If we follow Jesus’ example in this passage, we must put compassion first in response to those in need. But they also suggest that we should seek each other as support as we do this, in a way that will sustain us. It is Jesus and the disciples who travel together and help these people. They live out their ministry as a community. We do not bear the weight of our calling as Christians individually, we carry it together.
These verses encourage us as faith communities to recognize the extent to which the world is suffering and in need of healing. Now, more than ever as we emerge from the trauma of Covid, we have a calling to be recognized places of healing within our communities. Whether that’s a place of worship, or quiet prayer, a place of lighting a candle and mourning the loss of loved ones, or a place to foster community events when and where it is safe to do so, to bring us all together again. The church can be a relevant and revelatory place of healing and compassion in our context today. But to do this we must work together as a community, just as Jesus and the disciples did.

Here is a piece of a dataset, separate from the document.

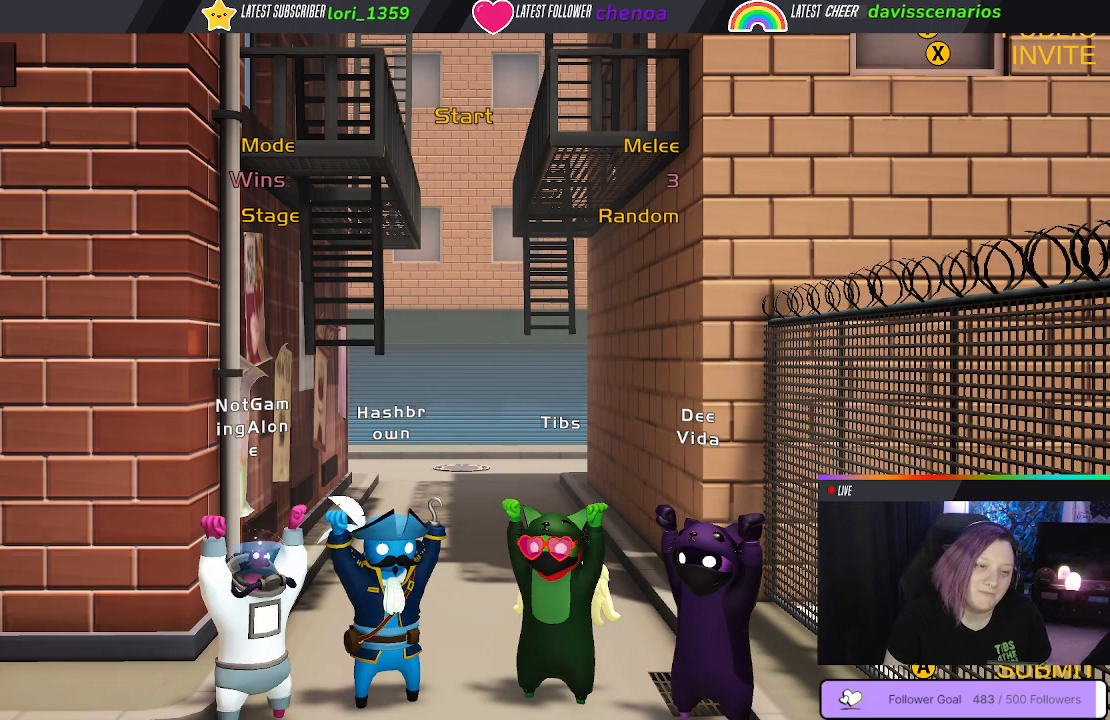
Gameplay with a controller (Xbox layout); each line is a JSON object with the inputs held at the frame after it. "events" lists button and stick changes between this image and that frame as [ms after this image, input, new state], when the widget could be followed in between. Not read: R3.
{"buttons": [], "left_stick": "up", "right_stick": "center", "events": [[500, "left_stick", "up"]]}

Both segments of this passage suggest that the church belongs in the world rather than in buildings set apart from the hustle and bustle of daily living. Jesus and the disciples encounter people in need as part of their movement from place to place, not by establishing a central location and waiting for people to make their way to them. Healing takes place when faith communities reach out to those in need. In a sense this is a mutual need. Just as people come to the church in need of God’s grace, the faith community engages in ministry because it needs to live as Christ has taught us, as the body of Christ sent into the world to help God repair its brokenness with compassion. By embracing our role at fringe of Christ’s cloak, we can hope to have a healing effect on all who reach out to our community with the desire to be made whole.